Pire, dans un remarquable tour de passe-passe sémantique, votre loi finance les crédits que vous appelez encore « récurrents » par le  préciput des contrats ANR. Un financement récurrent sur projet, en somme.  

Votre loi laisse près de la moitié de sa programmation budgétaire sans affectation : sur le progr. 172, qui finance les organismes de recherche,  environ 10 Md€ sur 17Md€ ne sont pas affectés. Quelle aubaine pour les coupes budgétaires des gouvernements à venir.  

Vous avez, via un amendement scélérat de dernière minute, piloté l’exclusion du CNU des procédures de recrutement sur poste, sans pour autant augmenter le nombre de ceux-ci. Tant pis pour les jeunes. Et tant pis pour la parole donnée.  

Votre loi augmente « généreusement » les primes mensuelles des scientifiques. Une demie mesure qui ne suffira pas à rattraper les  rémunérations des corps des autres ministères. Que les scientifiques restent à leur place – subalterne.  

Le pire n’étant jamais sûr, attendons l’impact d’une hypothétique future loi sur les retraites sur les rémunérations globales, sur une vie, des scientifiques.

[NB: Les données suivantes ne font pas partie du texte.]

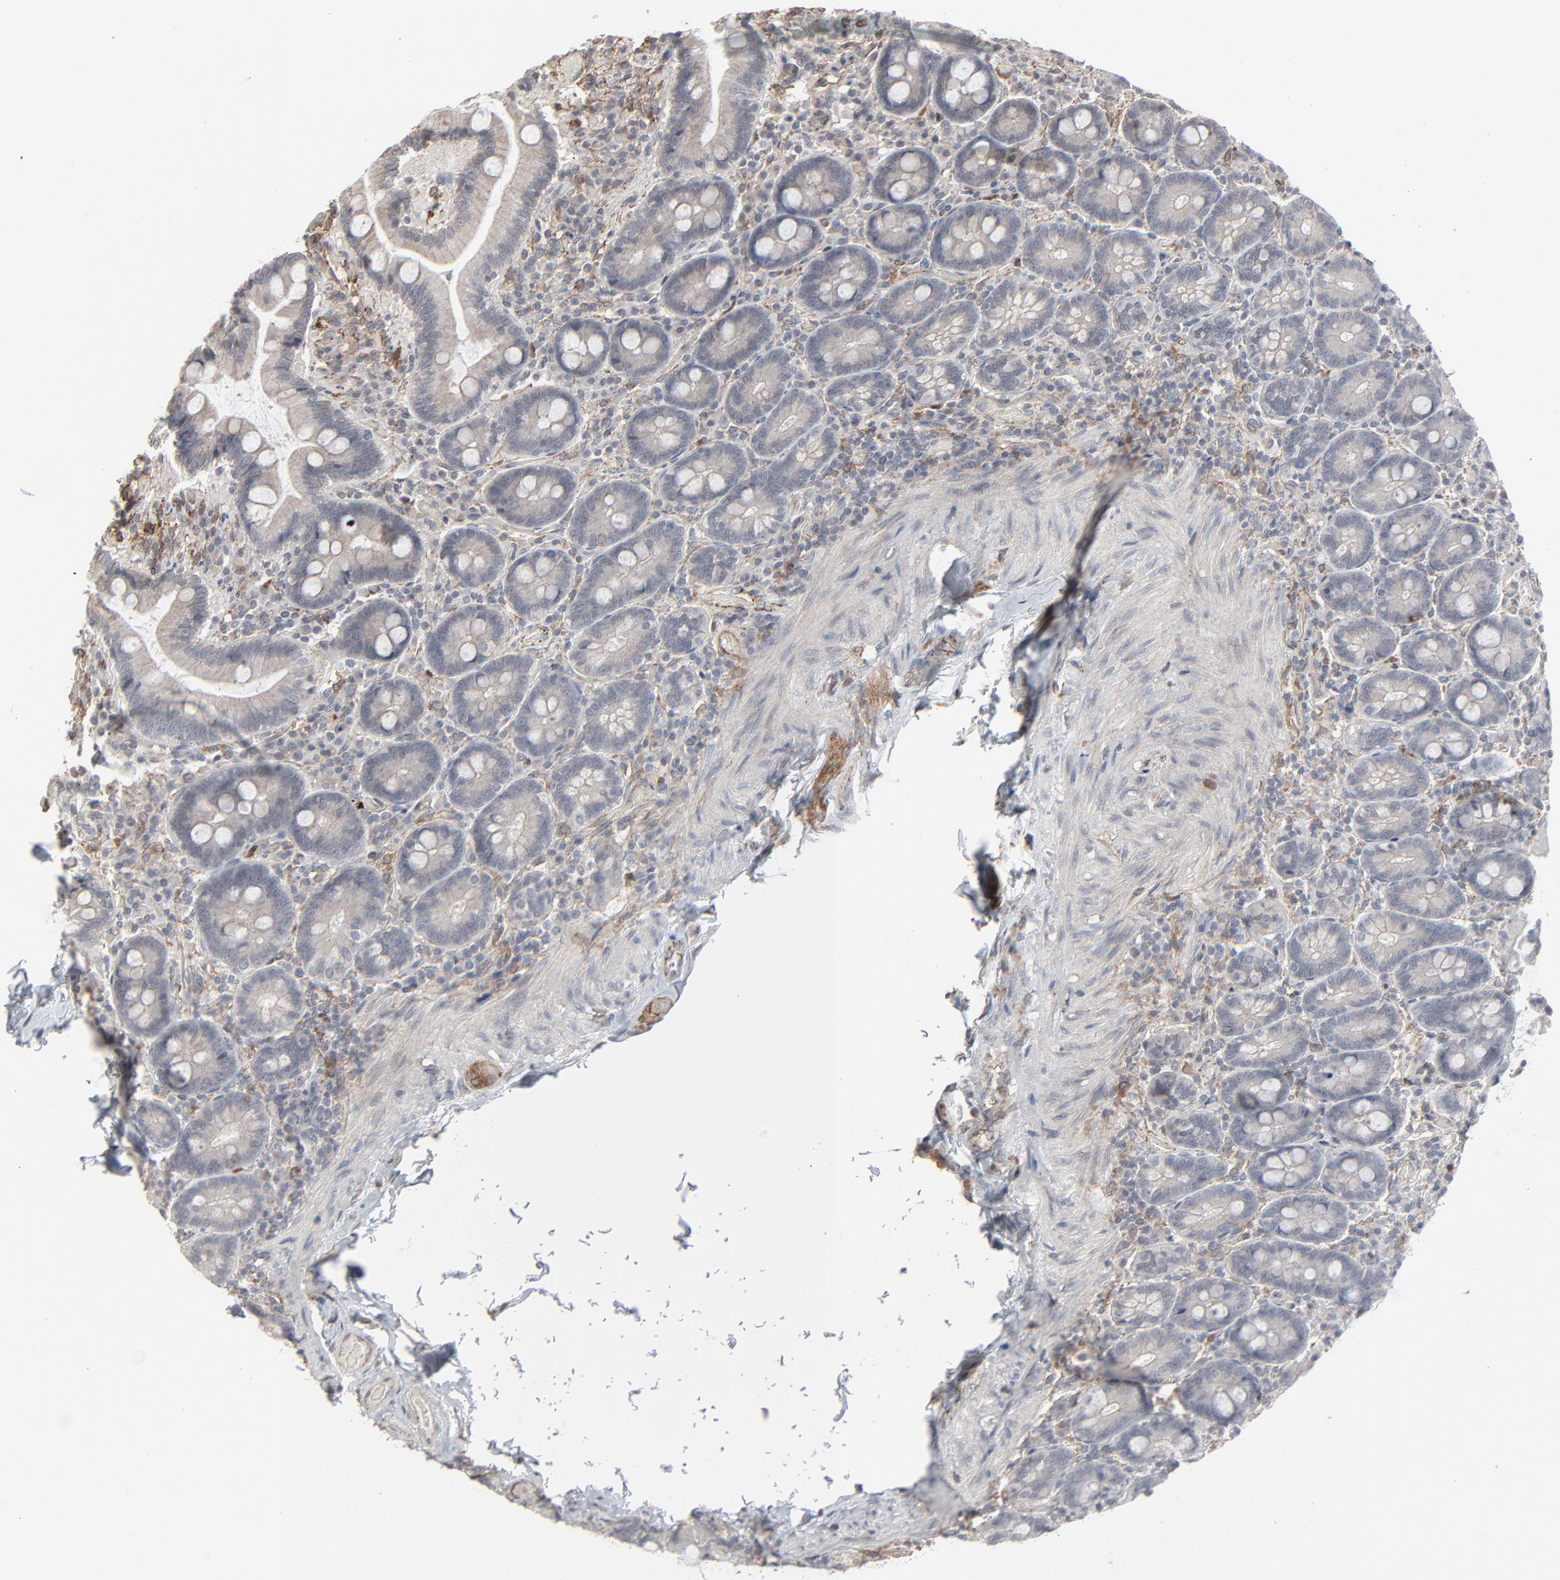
{"staining": {"intensity": "negative", "quantity": "none", "location": "none"}, "tissue": "duodenum", "cell_type": "Glandular cells", "image_type": "normal", "snomed": [{"axis": "morphology", "description": "Normal tissue, NOS"}, {"axis": "topography", "description": "Duodenum"}], "caption": "Histopathology image shows no significant protein expression in glandular cells of benign duodenum. (Brightfield microscopy of DAB (3,3'-diaminobenzidine) immunohistochemistry (IHC) at high magnification).", "gene": "CTNND1", "patient": {"sex": "male", "age": 66}}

Gageons que cet impact accroitra encore le déséquilibre des rémunérations avec les autres corps.  

Votre loi restera peut-être dans l’histoire comme la loi qui aura réprimé le droit de manifester sur les campus, en prévoyant jusqu’à 3 ans  d’emprisonnement pour quiconque aurait le «but de troubler la tranquillité ou le bon ordre de l’établissement ». 

Votre loi ne montre pas plus d’ambition pour la simplification administrative que de vision pour un soutien à l’innovation. En déclarant la discussion du Crédit Impôt Recherche hors champs, elle se prive de toute réflexion sur la politique nationale de soutien à la R&D privée.  

Votre loi définit – certes – et inscrit – enfin – l’intégrité scientifique dans le code de la recherche et dédie 1% du budget de l’ANR au partage de la culture scientifique. Mais elle reste une loi technique et insipide, sans portée politique. 

Votre loi ne fait notamment rien pour renforcer le rôle de l’OPECST -Office parlementaire d’évaluation des choix scientifiques et techniques) ou, plus généralement, la culture scientifique des élus et des  administrations. 

Nous continuerons donc à avoir une représentation nationale et des administrations qui gèrent les incertitudes du monde moderne au doigt  mouillé et à la boussole des idéologies. Avec les succès escomptés dans la gestion de COVID19 et de la transition écologique.  

Je vous adresse donc toutes mes félicitations, Mme la Ministre et chère ex-collègue, pour la qualité de votre vision, qui n’a d’égale que la  confiance que la communauté académique place en vous.  

J’étends mes félicitations à toute l’équipe des gouvernements de Jean Castex et d’Edouard Philippe pour tant de clairvoyance. Mention  spéciale à Bruno Le Maire, pour son soutien à la recherche publique française, motivé par une profonde compréhension de ses enjeux  industriels.  

Patrick Lemaire, Biologiste du développement à Montpellier, directeur de recherches CNRS.